Lispector is particularly successful at satirising the generally detached nature of male-female relationships in the modern technological age

The narrator’s monopoly over Macabéa’s fate also brings gender politics, a central concern of the novel, to the forefront. Lispector is particularly successful at satirising both the patriarchal structures at work within the increasingly consumerist society of 20th century Brazil and the generally detached nature of male-female relationships in the modern technological age.

As well as tackling these major socio-economic concerns, Lispector effectively encourages her readers to question far more profound and universal issues like the foundations of the human condition. She asks: “Who hasn’t ever wondered: am I a monster or is this what it means to be a person?” Lispector’s final masterpiece is saturated with fascinating digressions and existential musings such as this which make the book a page-turner in every sense of the term.

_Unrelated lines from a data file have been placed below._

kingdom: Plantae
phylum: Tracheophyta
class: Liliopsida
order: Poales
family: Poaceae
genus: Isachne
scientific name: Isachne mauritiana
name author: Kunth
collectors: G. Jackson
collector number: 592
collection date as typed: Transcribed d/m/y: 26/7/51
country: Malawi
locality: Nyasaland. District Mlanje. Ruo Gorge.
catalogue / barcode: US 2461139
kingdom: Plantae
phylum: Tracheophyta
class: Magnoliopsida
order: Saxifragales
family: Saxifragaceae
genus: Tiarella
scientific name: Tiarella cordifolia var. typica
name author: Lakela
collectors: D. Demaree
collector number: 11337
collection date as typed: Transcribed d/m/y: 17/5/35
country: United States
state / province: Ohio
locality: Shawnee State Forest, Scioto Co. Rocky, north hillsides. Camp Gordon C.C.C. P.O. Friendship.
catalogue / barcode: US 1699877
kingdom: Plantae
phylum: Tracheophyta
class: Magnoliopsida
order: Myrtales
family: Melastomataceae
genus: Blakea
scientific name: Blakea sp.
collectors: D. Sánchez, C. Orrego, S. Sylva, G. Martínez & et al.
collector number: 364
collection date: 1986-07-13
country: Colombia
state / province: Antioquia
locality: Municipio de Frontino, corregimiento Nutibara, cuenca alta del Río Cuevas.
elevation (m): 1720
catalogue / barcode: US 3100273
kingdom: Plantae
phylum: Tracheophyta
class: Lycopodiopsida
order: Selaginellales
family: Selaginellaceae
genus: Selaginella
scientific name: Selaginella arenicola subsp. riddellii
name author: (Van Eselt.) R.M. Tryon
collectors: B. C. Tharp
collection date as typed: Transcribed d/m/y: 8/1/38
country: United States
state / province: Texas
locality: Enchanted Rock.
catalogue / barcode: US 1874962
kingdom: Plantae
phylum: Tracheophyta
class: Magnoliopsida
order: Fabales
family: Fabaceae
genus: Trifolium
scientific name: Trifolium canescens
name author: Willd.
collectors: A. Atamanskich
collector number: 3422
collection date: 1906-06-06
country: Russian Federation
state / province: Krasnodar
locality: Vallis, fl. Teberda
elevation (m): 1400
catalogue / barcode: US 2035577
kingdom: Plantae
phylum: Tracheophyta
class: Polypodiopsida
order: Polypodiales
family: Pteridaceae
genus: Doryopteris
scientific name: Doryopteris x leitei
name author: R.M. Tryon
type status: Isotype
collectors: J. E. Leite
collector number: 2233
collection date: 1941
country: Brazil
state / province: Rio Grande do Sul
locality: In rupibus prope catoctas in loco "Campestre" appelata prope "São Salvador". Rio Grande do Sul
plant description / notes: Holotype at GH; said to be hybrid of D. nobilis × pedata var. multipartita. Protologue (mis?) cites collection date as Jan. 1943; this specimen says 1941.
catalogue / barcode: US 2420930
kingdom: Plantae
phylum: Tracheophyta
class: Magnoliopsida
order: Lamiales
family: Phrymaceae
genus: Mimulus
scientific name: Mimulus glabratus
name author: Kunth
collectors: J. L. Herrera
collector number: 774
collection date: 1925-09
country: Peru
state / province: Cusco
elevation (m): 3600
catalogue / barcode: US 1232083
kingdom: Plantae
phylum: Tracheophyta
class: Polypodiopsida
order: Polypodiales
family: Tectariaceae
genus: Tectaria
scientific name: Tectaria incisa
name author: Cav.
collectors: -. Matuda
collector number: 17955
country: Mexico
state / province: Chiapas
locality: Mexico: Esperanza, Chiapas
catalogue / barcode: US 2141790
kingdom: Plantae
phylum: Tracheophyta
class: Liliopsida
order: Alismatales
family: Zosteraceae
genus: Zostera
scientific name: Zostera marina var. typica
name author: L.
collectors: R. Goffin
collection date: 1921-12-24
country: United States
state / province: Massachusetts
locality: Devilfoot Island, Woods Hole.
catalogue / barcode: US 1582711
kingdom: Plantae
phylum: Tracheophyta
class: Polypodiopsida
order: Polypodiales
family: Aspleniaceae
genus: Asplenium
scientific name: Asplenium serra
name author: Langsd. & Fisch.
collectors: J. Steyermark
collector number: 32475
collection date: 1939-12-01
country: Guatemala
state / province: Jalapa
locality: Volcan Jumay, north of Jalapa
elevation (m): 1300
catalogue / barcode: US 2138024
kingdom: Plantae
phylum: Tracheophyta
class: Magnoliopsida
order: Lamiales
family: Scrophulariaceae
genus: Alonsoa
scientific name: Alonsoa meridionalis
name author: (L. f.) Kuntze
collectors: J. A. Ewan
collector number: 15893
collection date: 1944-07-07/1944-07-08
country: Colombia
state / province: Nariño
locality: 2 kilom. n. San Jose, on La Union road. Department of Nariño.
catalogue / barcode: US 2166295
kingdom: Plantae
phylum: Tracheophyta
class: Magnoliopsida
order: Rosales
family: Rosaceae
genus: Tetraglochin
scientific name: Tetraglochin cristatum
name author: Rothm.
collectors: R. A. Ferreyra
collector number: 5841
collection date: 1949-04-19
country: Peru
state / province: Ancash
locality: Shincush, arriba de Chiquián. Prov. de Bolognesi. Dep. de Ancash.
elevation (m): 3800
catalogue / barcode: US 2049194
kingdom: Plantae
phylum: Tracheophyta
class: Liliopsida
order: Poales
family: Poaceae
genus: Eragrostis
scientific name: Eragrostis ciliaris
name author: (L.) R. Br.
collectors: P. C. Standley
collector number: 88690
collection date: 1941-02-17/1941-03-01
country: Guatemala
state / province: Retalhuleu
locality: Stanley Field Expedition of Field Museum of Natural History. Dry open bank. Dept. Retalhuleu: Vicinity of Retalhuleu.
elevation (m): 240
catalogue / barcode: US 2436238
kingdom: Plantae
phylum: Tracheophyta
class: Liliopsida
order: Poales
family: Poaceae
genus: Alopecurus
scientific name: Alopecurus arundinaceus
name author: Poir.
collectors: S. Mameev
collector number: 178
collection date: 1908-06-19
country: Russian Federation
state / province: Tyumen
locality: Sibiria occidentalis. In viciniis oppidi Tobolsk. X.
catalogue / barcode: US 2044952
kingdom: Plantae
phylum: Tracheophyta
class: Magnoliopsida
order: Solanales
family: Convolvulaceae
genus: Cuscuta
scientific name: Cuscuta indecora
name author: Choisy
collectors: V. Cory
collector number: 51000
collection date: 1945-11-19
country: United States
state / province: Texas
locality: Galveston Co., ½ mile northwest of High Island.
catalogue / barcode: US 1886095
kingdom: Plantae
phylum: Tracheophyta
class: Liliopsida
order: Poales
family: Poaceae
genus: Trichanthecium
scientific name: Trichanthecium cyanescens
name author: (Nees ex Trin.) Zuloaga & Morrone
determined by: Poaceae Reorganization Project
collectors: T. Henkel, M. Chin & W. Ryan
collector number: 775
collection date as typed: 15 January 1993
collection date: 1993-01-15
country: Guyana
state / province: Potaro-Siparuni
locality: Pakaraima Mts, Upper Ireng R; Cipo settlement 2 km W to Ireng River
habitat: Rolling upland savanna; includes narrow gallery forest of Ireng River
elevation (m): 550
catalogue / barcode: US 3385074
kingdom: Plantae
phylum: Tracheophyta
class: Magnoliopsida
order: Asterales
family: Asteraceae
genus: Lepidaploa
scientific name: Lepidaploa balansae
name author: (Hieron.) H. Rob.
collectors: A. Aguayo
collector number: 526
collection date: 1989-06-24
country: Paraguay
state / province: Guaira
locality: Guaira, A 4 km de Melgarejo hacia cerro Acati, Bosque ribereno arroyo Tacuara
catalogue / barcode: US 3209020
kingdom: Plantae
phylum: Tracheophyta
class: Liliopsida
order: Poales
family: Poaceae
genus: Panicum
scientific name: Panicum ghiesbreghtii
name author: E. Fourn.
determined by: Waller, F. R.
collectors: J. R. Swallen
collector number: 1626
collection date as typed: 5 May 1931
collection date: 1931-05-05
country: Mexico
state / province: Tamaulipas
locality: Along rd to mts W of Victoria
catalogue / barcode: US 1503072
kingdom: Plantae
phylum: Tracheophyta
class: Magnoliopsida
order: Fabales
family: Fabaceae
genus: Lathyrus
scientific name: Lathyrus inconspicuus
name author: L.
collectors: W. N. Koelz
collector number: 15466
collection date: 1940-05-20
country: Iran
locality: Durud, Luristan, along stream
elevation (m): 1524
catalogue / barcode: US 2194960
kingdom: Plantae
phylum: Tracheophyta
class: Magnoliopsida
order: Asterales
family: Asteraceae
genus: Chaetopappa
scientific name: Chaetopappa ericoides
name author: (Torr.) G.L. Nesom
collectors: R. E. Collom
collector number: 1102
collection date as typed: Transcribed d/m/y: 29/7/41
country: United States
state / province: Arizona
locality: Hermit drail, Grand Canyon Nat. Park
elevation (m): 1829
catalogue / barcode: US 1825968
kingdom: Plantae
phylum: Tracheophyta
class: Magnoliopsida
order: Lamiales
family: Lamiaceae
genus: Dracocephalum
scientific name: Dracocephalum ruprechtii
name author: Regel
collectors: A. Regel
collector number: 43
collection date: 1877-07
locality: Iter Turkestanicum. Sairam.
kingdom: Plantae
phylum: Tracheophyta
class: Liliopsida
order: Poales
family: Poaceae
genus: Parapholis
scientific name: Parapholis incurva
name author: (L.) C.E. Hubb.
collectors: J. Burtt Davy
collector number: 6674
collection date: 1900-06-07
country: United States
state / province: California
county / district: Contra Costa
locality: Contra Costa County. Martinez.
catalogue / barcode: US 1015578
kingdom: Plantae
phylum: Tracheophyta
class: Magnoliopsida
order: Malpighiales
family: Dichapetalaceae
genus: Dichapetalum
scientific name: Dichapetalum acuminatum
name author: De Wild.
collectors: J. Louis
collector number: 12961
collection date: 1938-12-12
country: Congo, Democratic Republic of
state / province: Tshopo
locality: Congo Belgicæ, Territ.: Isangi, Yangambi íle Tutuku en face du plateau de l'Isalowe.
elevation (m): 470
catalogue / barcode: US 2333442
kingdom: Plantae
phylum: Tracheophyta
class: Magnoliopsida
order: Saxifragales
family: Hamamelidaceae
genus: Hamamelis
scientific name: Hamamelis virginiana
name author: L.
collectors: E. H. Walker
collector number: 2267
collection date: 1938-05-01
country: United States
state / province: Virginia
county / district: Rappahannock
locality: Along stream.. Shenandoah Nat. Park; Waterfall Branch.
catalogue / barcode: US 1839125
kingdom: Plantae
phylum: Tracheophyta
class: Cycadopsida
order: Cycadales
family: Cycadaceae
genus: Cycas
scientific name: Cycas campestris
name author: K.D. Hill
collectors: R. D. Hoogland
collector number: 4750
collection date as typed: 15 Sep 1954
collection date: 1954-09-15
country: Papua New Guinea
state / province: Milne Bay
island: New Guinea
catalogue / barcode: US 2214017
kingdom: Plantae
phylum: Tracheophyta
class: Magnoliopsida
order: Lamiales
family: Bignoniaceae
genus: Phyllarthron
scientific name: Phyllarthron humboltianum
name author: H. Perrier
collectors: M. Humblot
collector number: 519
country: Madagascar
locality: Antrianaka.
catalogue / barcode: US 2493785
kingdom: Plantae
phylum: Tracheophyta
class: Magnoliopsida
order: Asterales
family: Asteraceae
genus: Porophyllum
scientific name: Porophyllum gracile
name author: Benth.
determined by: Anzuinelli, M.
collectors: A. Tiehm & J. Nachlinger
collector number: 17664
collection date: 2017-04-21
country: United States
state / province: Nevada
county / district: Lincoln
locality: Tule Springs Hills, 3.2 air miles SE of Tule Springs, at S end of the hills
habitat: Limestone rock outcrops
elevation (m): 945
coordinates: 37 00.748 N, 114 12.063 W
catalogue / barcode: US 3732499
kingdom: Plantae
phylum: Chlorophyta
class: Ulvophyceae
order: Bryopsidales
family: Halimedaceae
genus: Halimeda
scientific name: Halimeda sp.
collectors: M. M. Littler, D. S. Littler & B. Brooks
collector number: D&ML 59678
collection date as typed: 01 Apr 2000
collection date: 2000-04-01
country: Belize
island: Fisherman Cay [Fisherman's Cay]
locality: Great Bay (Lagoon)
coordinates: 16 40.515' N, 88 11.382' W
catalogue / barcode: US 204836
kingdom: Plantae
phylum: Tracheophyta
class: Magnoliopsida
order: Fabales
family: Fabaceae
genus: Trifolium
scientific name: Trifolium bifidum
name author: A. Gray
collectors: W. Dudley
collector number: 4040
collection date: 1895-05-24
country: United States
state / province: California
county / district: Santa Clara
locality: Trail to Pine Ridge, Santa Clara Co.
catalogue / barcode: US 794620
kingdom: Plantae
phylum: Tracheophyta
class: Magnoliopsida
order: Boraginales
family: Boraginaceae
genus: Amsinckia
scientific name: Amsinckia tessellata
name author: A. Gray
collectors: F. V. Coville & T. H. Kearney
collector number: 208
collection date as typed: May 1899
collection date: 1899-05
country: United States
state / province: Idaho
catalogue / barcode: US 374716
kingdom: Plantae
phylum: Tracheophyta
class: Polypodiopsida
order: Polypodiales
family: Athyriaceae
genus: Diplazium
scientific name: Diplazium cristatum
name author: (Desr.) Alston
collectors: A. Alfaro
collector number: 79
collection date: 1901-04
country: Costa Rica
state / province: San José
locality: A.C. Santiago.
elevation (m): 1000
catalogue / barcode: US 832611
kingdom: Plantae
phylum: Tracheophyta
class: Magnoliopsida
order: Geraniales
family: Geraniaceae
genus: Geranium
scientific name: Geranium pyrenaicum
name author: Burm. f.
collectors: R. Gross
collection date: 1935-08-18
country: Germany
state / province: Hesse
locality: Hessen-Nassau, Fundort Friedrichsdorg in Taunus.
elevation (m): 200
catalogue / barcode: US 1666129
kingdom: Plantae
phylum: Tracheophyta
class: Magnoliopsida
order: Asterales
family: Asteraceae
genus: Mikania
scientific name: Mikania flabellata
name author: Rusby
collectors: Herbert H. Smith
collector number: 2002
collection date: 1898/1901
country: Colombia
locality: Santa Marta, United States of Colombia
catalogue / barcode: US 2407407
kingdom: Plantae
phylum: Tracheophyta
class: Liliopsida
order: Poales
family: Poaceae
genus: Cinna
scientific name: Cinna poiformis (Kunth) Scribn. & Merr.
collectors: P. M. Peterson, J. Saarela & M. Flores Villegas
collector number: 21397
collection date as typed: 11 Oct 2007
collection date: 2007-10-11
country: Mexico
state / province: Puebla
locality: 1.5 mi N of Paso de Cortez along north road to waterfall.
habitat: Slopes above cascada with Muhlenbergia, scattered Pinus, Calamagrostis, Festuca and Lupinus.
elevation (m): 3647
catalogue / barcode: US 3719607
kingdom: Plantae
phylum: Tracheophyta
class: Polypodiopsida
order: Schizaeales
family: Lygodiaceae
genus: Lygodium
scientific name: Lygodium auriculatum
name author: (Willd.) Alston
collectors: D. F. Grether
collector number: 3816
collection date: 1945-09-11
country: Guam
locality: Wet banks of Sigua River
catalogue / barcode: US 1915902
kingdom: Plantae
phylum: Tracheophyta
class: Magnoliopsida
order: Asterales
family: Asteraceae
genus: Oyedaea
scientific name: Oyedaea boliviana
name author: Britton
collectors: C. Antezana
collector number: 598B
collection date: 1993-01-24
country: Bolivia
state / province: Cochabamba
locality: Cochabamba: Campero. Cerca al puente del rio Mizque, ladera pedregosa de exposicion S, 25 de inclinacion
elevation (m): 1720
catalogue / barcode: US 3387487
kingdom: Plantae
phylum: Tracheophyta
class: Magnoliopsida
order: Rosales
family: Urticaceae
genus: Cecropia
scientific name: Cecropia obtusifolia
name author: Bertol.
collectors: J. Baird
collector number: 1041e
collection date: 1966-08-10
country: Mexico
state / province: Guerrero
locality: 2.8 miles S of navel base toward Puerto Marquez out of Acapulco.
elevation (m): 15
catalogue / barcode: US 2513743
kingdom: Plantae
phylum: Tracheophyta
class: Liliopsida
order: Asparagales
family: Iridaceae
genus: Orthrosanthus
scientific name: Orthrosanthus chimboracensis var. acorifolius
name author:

It is true that some may find the language inaccessible or even pretentious. Lispector has been deemed Brazil’s equivalent to the notoriously challenging James Joyce after all, and she even recycles his famous “yes” in her opening and closing lines.

But, as an English student who is accustomed to reading endless amounts of prose, I appreciate the richness of Lispector’s language and her lively approach to storytelling. She employs weird and wonderful descriptions to define her characters, ranging from “cold coffee” to “a half-empty sack of crumbled toast” to “a thin slice of watermelon”. Her language is sharp, relentless and memorable and this novel is one of those rare books from which I could quite happily cite every page.

This book cannot be read passively and you can’t simply discover its meaning through a quick Google search

Unlike Joyce’s Ulysses, Lispector’s novel is modest in length at under 100 pages. In other words, you won’t feel like you’ve run a philosophical marathon after reading it, but it will provide you with a quiet afternoon’s worth of contemplation on anything from belief to truth, happiness and humanity.

However, this book cannot be read passively and you can’t simply discover its meaning through a quick Google search. Reading Lispector is like going on a journey of your own mind as much as hers. Be prepared for an inconsistent structure, a far from conventional narrative progression and an intentionally cruel sense of ironic humour. Not to mention the stark contrast between blatant real-life struggles like impoverishment, female exploitation and destructive consumer capitalism and the unexpected dose of magical realism that Lispector imports to the novel.

All things considered, this is not a book for the faint-hearted. But if you like postmodern fiction, the style of Joyce or the absurdity of Kafka, you certainly won’t regret spending a few hours exploring this labyrinth of a novel. It manages to be hard-hitting and satirical, but also beautifully tragic. You may even – like me – find yourself re-reading it and developing new and profound interpretations each time given its unbeatable layers of meaning.